The acid that disfigured Reshma Qureshi was bought for less than the price of a tube of lipstick.
In India, acid attacks on women are common, and the weapon is readily available.
Men are usually the perpetrators—most potential suitors or husbands who attack women after they reject a proposal or fail to fetch a large enough dowry. 
At the age of 18, Reshma Qureshi was the victim of an acid attack by her brother-in-law and two other men.

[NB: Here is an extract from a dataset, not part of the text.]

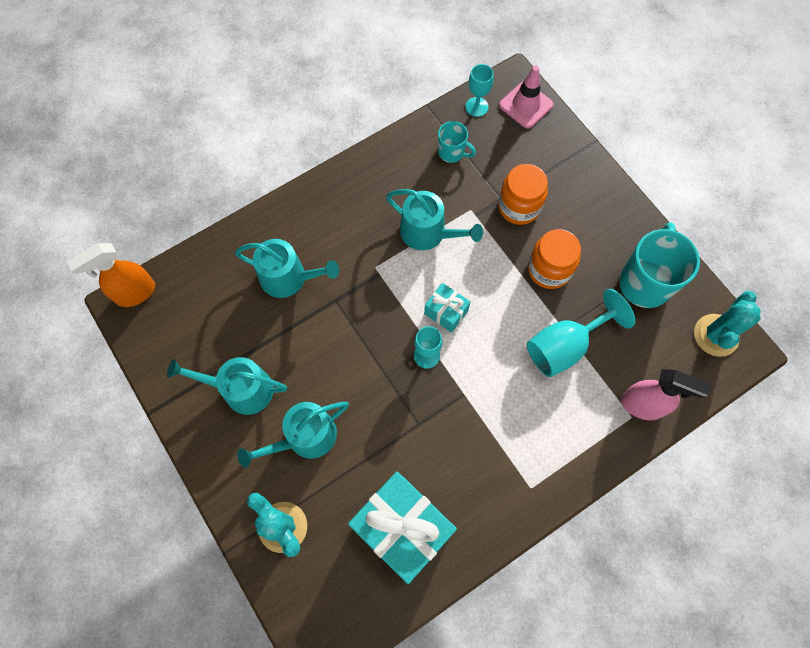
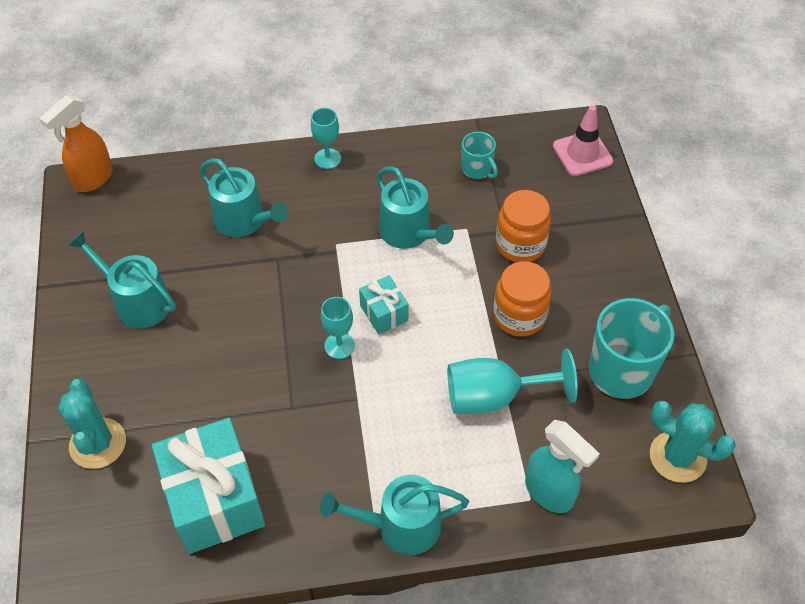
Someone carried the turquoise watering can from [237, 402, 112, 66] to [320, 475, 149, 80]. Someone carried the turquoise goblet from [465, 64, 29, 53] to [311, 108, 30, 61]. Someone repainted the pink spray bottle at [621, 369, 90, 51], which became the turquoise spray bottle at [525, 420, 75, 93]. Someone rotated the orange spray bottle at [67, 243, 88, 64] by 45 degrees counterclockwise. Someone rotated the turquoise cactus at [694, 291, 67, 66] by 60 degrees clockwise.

Only recently has this crime been made punishable by law. Previously the police would do nothing in the event of an acid attack on a woman. The Supreme Court of India ruled to change the law, so it now carries the same weight as rape.
The women that fall prey to these attacks are harshly judged by Indian standards and are victims of these efforts to disfigure and emotionally scar them.
As a survivor, Ms. Qureshi is standing up and empowering herself and other survivors with a video to make a bold statement.
Her statement maker?
The New York Times reports that by working with Make Love Not Scars, she is standing up to bring awareness to these attacks, because despite efforts to make it harder to obtain the acid used the attacks persist.
And the acid costs less then a tube of lipstick.
In 2014 there were 309 reported attacks. The estimated number of actual attacks is over 1,000.
The Make Love Not Scars campaign hopes to spread awareness, help to limit the sale of chemicals used in attacks, and call for improved medical treatment and legal assistance for the victims. Raul Sahran, an activist for the cause and photographer stated, “If someone has been through a crime, as a society we must protect them. We must make them feel better.”
This campaign hopes to empower these women and help them feel less afraid to come out in public and share their stories.